When I pun, I do not always joke.  The joke is just a side benefit of the pun. :)

Therefore, puns are awesome.

Monday, May 30, 2011

Books and other texts

For me, books are very sacred, special things.  I love cracking their spines, dog-earing their pages, highlighting favorite passages, and generally making a mess of them.  If a book is especially special, pages will fall out upon picking it off the shelf. 

The best sorts of books are those that make you think of things in a new way.  I had an excellent professor as an undergrad, who taught both Milton and Science Fiction, and who would go off on a passionate rant whenever he came to a passage like this.  "Argh!" he would say (paraphrased) "I'm nothing man!  These guys were thinking of things no one had ever thought of before!  Isn't that incredible?"  So from that point on, I have loved books which have described things in a new way.  Traditional literature is full of this, but in this day and age I believe that science fiction is becoming especially poignant in this sense.

One thing I hated doing in grade school was writing book summaries.  Why the heck would you write a summary of a book you could just pick up and read?  When I got older, I realized that summaries were just the start of writing ABOUT books.  In college, I came to the realization that the reason to teach and read literature is to learn things about yourself.  For me, life is a constant search for and reworking of my identity.  When I was a kid (I was perhaps the most awkward individual ever) my mom told me that one day I'd burst forth from my cocoon (I'm assuming this cocoon was somewhere between my heart and lungs) like a butterfly.  But no, I can see now that that is a cliche.

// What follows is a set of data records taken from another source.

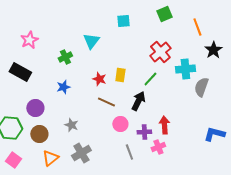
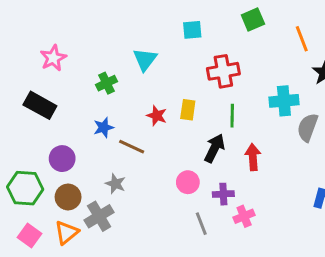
red cross: (160, 52) -> (223, 71), moved, turned 30
green line: (150, 79) -> (232, 116), turned -42
brown line: (106, 102) -> (132, 147), moved
red arrow: (164, 125) -> (253, 157), moved
gray cross: (81, 153) -> (99, 216), moved
orange triangle: (50, 158) -> (67, 232), moved

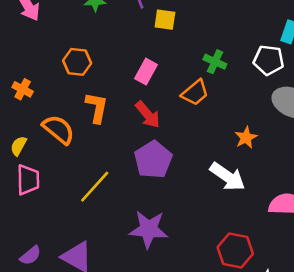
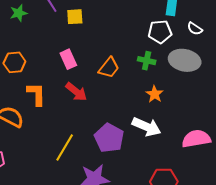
green cross: (215, 62) -> (147, 61), moved
pink rectangle: (146, 72) -> (68, 59), turned -42
purple pentagon: (153, 160) -> (109, 138), moved
yellow line: (95, 187) -> (65, 148), moved

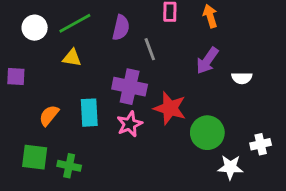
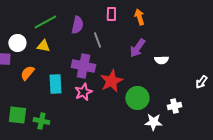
white circle: (35, 28) -> (17, 43), moved
red star: (170, 108) -> (111, 81), turned 30
orange semicircle: (49, 115) -> (27, 73), moved

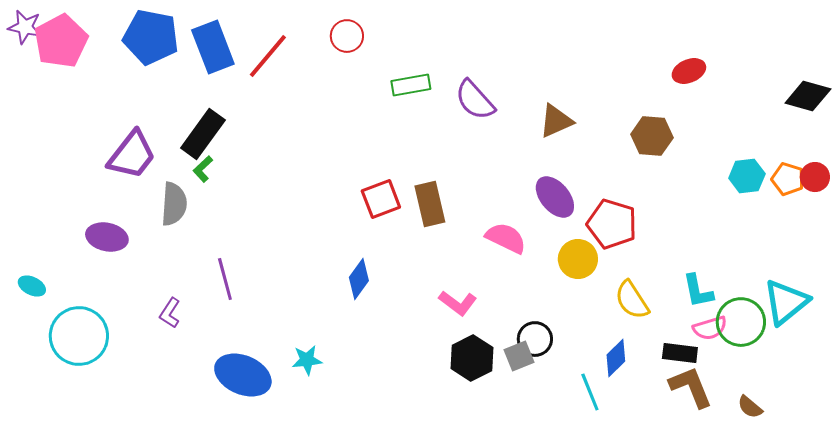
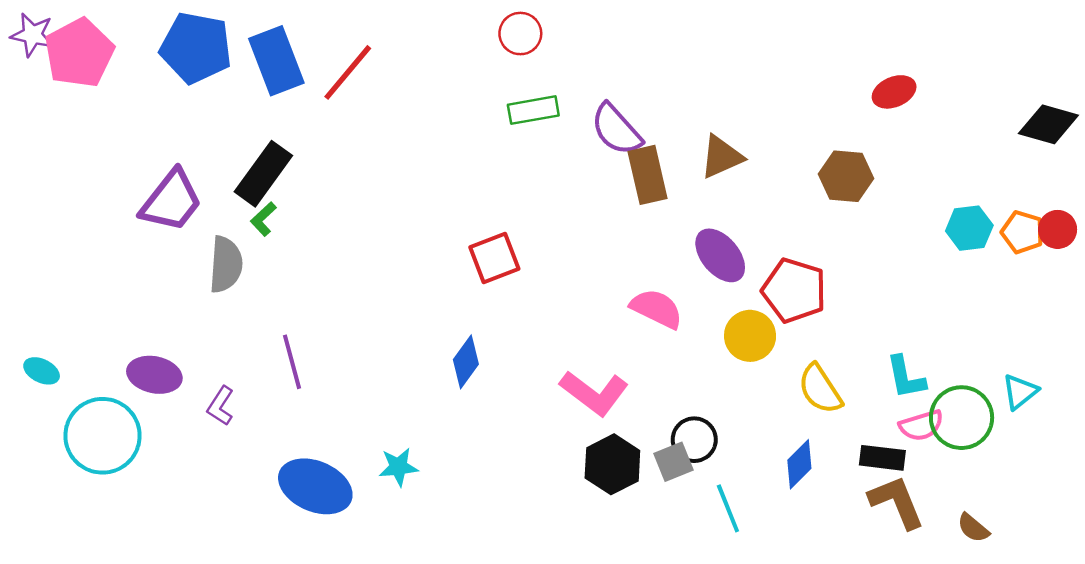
red circle: (347, 36) -> (520, 34), moved
brown rectangle: (430, 204) -> (648, 175), moved
purple ellipse: (107, 237) -> (154, 375), moved
cyan triangle: (786, 302) -> (1020, 392), size x0.6
pink L-shape: (458, 303) -> (594, 393), size x1.4
cyan line: (590, 392) -> (728, 508), moved

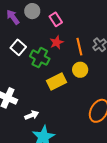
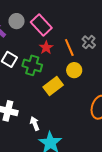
pink rectangle: (56, 19) -> (41, 25), size x1.5
white arrow: (32, 115) -> (35, 124), turned -80

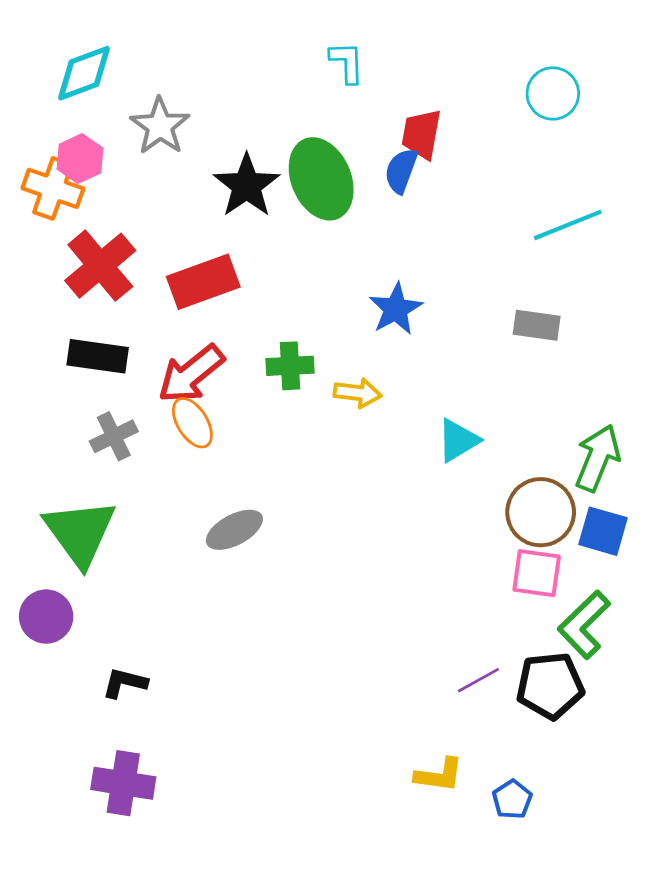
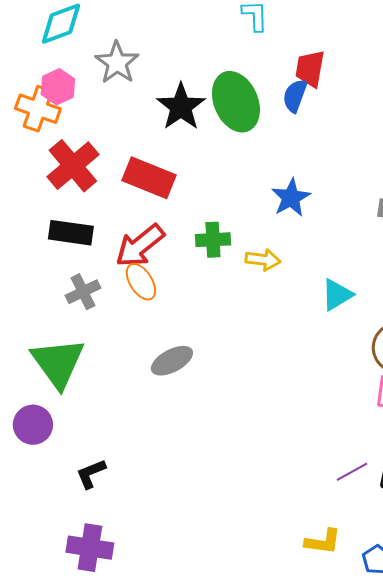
red rectangle: (203, 282) -> (149, 178), turned 42
black L-shape: (125, 683) -> (91, 474), turned -36

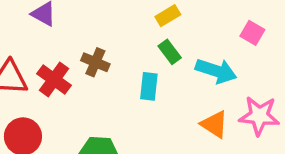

Identities are not absolute.  Ever moment of every day reforms my identity.  I changed myself to be this here, and now I'm changing myself to be someone completely different.  What changes me of course includes life experiences, but in my case also involves a lot of books.  I think about what I read ad nauseum, and if I decide something is important enough, construct walls and pathes of my identity around and through it.

This blog is about important concepts I find within (mainly books) but also movies, games, TV shows, and so on.  It is also about the construction of my identity.